This is a follow up of a post on www.p-sj.org by FRIDA stating reasons why their grants are unique. Reading FRIDA’s post, we at the Dalit Foundation were inspired to think about why our grants, which lie at the centre of our work for the Dalit Movement in India, are unique. Here are six reasons we came up with.
- BUILDING DALIT LEADERSHIP: We believe that the best solutions to Dalit problems lie within the community. We are therefore committed to building and supporting exemplary Dalit leadership, with a special focus on Dalit women. As a first step toward this commitment, our proposal submission process is very flexible and without any rigid format. Proposals are accepted in any language and the applicants decide and identify their own solutions in the proposal.
- EQUALITY is at the centre of our grant making: The project selection process, a key link in the process of grantmaking, is the first test of equality. As part of the selection process is a mandatory three-day visit to the area the applicant works in so that the evaluator lives with the applicant for two nights and sees for herself or himself the work and implementation of the practice of equality.
- JOINT OWNERSHIP: Every step of the way, the ownership of the grant making process is jointly shared between the applicant, their peers and the Foundation. It involves an open three-day interaction between all participants, a learning event for everyone including the foundation. During the process, a transparency matrix is used to evaluate the proposals which are discussed and jointly reconstructed if needed to make the solutions stronger. Similarly, once started, each project is jointly reviewed among peers (all the grantees) who discuss and help decide the future direction for each project.
- MORE THAN MONEY: Our support is more than just money and comes with capacity building trainings for all our grantees. It gives foundation partners additional opportunities to strengthen their leadership potential, sharpen their perspective and develop their skills. Peer learning, self-reflection and the value of equality are core aspects of perspective building, with the stress on gender equality and subcaste integration among the Dalits. The workshops, which are spread over the three-year support period, prepare partners to independently address issues of equality and social justice, stop atrocities against Dalits, and proceed towards their objectives undeterred.
- SELF MONITORING AND EVALUATION: The foundation does not impose any rigid evaluation indicators. The grantees self monitor their progress by setting milestones for themselves.
- SUSTAINABILITY: Caste and its discriminatory manifestations are deeply embedded in Indian society. The foundation’s mission thus cannot be accomplished in isolation. The mindset of the entire Indian society has to change. Understanding this, the Dalit Foundation has paid special attention to creating understanding and our grantees are encouraged to create a cadre of volunteers to continue the struggle for equality. To support this effort in the future, we will be providing skill building training to 10 volunteers identified by each of our grantees. Further, in order to reduce dependency on institutional donors, the grantees are trained to raise local resources as well as on good governance practices.

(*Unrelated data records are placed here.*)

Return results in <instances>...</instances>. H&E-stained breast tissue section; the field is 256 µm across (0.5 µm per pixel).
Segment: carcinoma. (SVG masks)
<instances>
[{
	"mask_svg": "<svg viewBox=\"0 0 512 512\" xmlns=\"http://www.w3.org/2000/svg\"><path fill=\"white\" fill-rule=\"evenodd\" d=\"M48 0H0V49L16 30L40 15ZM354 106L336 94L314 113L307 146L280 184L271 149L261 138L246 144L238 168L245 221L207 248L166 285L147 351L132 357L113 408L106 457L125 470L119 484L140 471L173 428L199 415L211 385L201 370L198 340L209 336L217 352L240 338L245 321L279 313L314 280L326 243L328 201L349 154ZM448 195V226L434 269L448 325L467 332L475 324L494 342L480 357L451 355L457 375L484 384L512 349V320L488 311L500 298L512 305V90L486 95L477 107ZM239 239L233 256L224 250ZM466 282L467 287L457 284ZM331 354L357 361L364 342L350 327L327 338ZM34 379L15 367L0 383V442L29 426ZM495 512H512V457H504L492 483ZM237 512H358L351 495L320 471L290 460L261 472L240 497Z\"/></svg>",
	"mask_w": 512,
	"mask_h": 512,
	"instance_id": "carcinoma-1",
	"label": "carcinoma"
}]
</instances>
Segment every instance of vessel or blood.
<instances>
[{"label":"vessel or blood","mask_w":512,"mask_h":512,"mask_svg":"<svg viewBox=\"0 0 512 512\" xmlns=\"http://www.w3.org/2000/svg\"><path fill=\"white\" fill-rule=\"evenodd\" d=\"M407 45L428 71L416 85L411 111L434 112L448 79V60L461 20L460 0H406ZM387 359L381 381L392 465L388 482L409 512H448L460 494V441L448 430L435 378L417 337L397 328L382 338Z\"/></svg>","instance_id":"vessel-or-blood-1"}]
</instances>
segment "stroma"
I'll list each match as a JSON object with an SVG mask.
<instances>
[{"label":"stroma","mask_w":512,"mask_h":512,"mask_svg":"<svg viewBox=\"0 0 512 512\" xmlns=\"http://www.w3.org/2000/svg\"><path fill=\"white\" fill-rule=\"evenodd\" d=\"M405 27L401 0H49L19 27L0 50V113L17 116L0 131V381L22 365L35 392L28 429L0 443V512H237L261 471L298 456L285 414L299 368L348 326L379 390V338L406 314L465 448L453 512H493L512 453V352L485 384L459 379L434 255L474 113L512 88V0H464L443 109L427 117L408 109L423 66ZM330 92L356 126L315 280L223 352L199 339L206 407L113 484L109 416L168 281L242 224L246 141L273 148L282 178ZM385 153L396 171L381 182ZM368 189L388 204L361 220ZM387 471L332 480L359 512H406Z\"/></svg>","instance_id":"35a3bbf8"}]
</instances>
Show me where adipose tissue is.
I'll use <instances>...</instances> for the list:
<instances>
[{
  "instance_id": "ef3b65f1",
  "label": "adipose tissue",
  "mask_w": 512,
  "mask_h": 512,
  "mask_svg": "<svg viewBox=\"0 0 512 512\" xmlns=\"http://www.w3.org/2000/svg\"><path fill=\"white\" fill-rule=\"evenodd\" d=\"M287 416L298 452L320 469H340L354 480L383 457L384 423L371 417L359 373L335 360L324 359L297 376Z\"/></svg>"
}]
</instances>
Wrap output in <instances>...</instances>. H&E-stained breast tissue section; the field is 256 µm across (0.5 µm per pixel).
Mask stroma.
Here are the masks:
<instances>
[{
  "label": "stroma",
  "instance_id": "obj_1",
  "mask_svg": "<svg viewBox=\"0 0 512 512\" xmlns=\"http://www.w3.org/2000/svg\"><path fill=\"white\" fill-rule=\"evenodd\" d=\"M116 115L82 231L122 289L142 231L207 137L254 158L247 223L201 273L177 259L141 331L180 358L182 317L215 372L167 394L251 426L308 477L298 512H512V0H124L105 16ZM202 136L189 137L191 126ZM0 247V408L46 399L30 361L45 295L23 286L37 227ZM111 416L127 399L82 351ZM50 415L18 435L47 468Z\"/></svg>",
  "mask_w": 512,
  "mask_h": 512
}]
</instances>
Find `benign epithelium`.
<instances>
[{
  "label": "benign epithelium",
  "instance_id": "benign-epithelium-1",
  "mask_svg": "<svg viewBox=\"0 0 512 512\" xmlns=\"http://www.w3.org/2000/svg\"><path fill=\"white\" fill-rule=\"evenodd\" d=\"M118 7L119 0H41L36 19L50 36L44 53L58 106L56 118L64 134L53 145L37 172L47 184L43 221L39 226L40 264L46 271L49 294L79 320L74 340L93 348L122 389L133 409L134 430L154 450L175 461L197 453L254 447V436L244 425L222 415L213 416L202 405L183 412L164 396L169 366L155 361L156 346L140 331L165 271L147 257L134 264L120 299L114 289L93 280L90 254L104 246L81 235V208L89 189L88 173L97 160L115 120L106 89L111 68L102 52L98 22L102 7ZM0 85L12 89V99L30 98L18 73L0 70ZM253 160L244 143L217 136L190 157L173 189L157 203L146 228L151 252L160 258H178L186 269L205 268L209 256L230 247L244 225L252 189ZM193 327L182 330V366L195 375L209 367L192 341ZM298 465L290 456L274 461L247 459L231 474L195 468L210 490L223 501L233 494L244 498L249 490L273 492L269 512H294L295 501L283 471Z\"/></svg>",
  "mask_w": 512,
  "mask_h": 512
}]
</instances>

‘Dalit’ is a title the so-called lower castes of India use to describe themselves. The caste system divides Indian society into groups ranked by ritual status determined by birth and governed by the principles of ritual purity and pollution. Each caste is associated with a traditional occupation. The castes defined now as ‘Dalits’ are at the lowest rung of this ladder and are obliged to undertake the most degrading of occupations, such as manual scavenging – the removal of human excreta with a rudimentary broom and pan. These castes are considered so ‘impure’ that even their touch is defiling and they are subjected to the most extreme manifestation of caste discrimination, ‘untouchability’. While the practice of ‘untouchability’ has been constitutionally abolished, it is still rampant in many parts of India and Dalits continue to suffer routine exploitation and humiliation at the hands of the dominant castes.
Traditionally associated with Hinduism, caste has now become intrinsic to Indian society; it is no longer just a religious phenomenon but a social one too. Dalit communities have as a result been systemically pushed to the margins of society. Not only have poverty and deprivation followed as the inevitable result, but the lives of Dalits have been stripped of dignity too.
The Dalit movement manifests the resilience of the Dalit community and their resistance to caste oppression.